Historischer Verein auf den Spuren seltsamer Zahlenwege  

Zweibrücken (hv) Manchmal gibt es schon ungewöhnliche Wege, sich der Geschichte zu nähern, zum Beispiel, wenn Zahlen auf fast geheimnisvolle Weise zu Ciceronen der Historie werden. Zahlen sind zwar in unserer Lebenswelt allgegenwärtig, aber erst in Beziehung zu einem Ereignis beginnen sie zu leben, fangen sie an zu erzählen und werden Geschichte. So geht es mit der „5“ in der Zweibrücker Stadtgeschichte – ein Thema, über das beim März-Vortragsabend des Historischen Vereins Zweibrücken Vorstandsmitglied  Richard B. Hudlet referieren wird.

„Nun haftet Zahlen auch viel Mythisches an, was bis in unsere Zeit spürbar ist“, sagt Richard B. Hudlet und erinnert daran, dass 1180 mit Beroldus von Zweibrücken erstmals der Name der Stadt erscheint.
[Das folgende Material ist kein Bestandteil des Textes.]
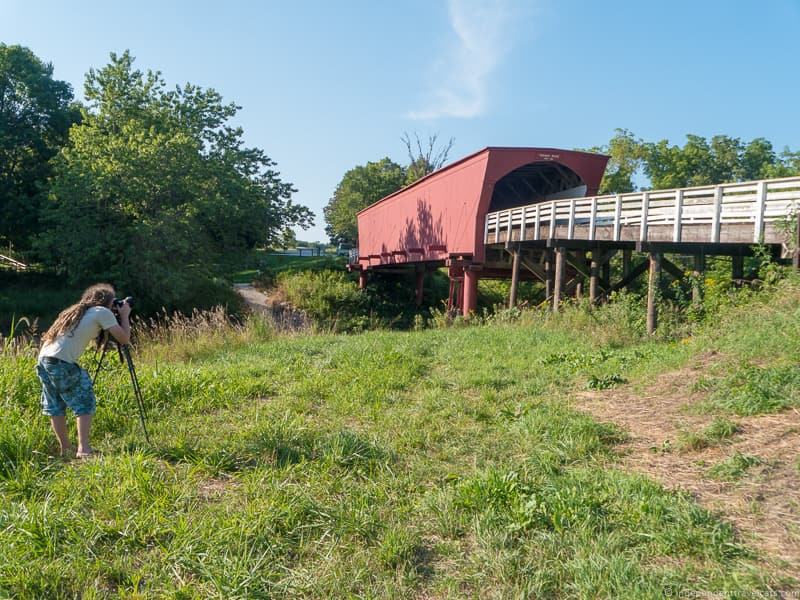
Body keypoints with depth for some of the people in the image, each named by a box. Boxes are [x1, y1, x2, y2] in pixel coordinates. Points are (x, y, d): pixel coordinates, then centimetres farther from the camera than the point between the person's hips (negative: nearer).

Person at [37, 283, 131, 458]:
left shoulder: (76, 311, 24)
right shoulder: (102, 312, 2)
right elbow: (124, 339, 1)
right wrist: (124, 315, 15)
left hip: (44, 359, 8)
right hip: (63, 363, -8)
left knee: (56, 408, 15)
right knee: (85, 404, 3)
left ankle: (65, 449, 21)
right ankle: (83, 448, -3)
Die Quersumme von 1180 ist 10 und daraus ergibt sich die Quersumme 1; 1 aber ist der Beginn der Zahlenreihe und „steht damit auch am Beginn der urkundlichen Stadtgeschichte“, wie Hudlet lächelnd erläutert.

Das Jahr der fast völligen Zerstörung unserer Stadt im Zweiten Weltkrieg ist 1945 – ein amerikanischer Kriegsberichterstatter schrieb damals, „die Stadt hat aufgehört zu existieren“. Neben der Fünferzahl 1945 ist deren Quersumme 19 und diese quer addiert  = 10. „So spannt sich der Bogen der Stadtgeschichte über mehr als 650 Jahre und immer wieder markierte die Fünf ein besonderes Ereignis“, stellt Hudlet fest. Darüber wird er in seinem Vortrag am kommenden Mittwoch, 18. März, um 19 Uhr im Kapellenraum der Karlskirche berichten, wozu auch Nichtmitglieder wie stets freundlich willkommen sind.

Dieser Vortragsveranstaltung geht um 18 Uhr im gleichen Raum die Jahrestagung 2015 des Historischen Vereins voraus, in deren Mittelpunkt Entscheidungen über Satzungsänderungen stehen.